7. Compte tenu du motif qui fonde l'annulation de la décision refusant un titre de séjour à la requérante, il y a lieu d'enjoindre au préfet du Doubs de délivrer à Mme A un titre de séjour portant la mention " vie privée et familiale " ou une carte de résident dans le délai de deux mois suivant la notification du présent jugement et de lui délivrer dans l'attente une autorisation provisoire de séjour lui permettant de travailler, dans le délai de huit jours suivant la notification du présent jugement.

Sur les frais liés au litige :

8. Il y a lieu, dans les circonstances de l'espèce, de mettre à la charge de l'Etat une somme de 1 000 euros au titre des dispositions de l'article L. 761-1 du code de justice administrative.

D E C I D E :

Article 1er : L'arrêté du 7 août 2024 par lequel le préfet du Doubs a refusé de délivrer un titre de séjour et lui a fait obligation de quitter le territoire français dans le délai de trente jours et fixant le pays de renvoi est annulé.

Article 2 : Il est enjoint au préfet du Doubs de délivrer à Mme A un titre de séjour portant la mention " vie privée et familiale " ou une carte de résident, dans le délai de deux mois suivant la notification du présent jugement, et de lui délivrer dans l'attente une autorisation provisoire de séjour lui permettant de travailler, dans le délai de huit jours suivant la notification du présent jugement.

Article 3 : Il est mis à la charge de l'Etat une somme de 1 000 euros en application des dispositions de l'article L. 761-1 du code de justice administrative.

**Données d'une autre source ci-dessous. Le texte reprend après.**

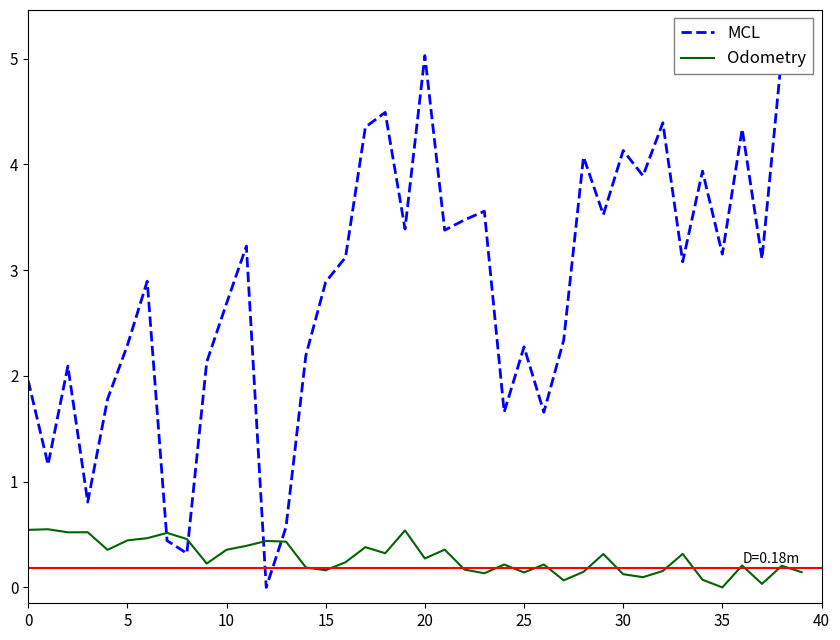

Reading left to right, transcribe all the data shown in this chart.

MCL: 2.0	1.2	2.1	0.8	1.8	2.3	2.9	0.4	0.3	2.1	2.7	3.2	0.0	0.6	2.2	2.9	3.1	4.4	4.5	3.4	5.0	3.4	3.5	3.6	1.7	2.3	1.7	2.3	4.1	3.5	4.1	3.9	4.4	3.1	3.9	3.2	4.3	3.1	5.0	5.2
Odometry: 0.5	0.6	0.5	0.5	0.4	0.4	0.5	0.5	0.5	0.2	0.4	0.4	0.4	0.4	0.2	0.2	0.2	0.4	0.3	0.5	0.3	0.4	0.2	0.1	0.2	0.1	0.2	0.1	0.1	0.3	0.1	0.1	0.2	0.3	0.1	0.0	0.2	0.0	0.2	0.1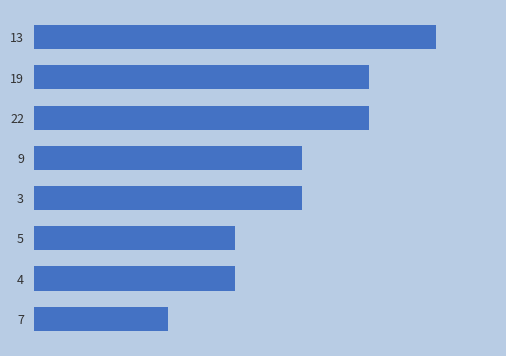

Does the chart contain any negative values?

No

Article 4 : Le surplus des conclusions de la requête est rejeté.

Article 5 : Le présent jugement sera notifié à Mme C A et au préfet du Doubs.

Délibéré après l'audience du 3 décembre 2024, à laquelle siégeaient :

- Mme Michel, présidente,

- M. Debat, premier conseiller,

- Mme Goyer-Tholon, conseillère.

Rendu public par mise à disposition au greffe le 7 janvier 2025.

Le rapporteur,

P. Debat

La présidente,

F. MichelLa greffière,

E. Cartier

La République mande et ordonne au préfet du Doubs en ce qui le concerne, ou à tous commissaires de justice à ce requis en ce qui concerne les voies de droit commun contre les parties privées, de pourvoir à l'exécution de la présente décision.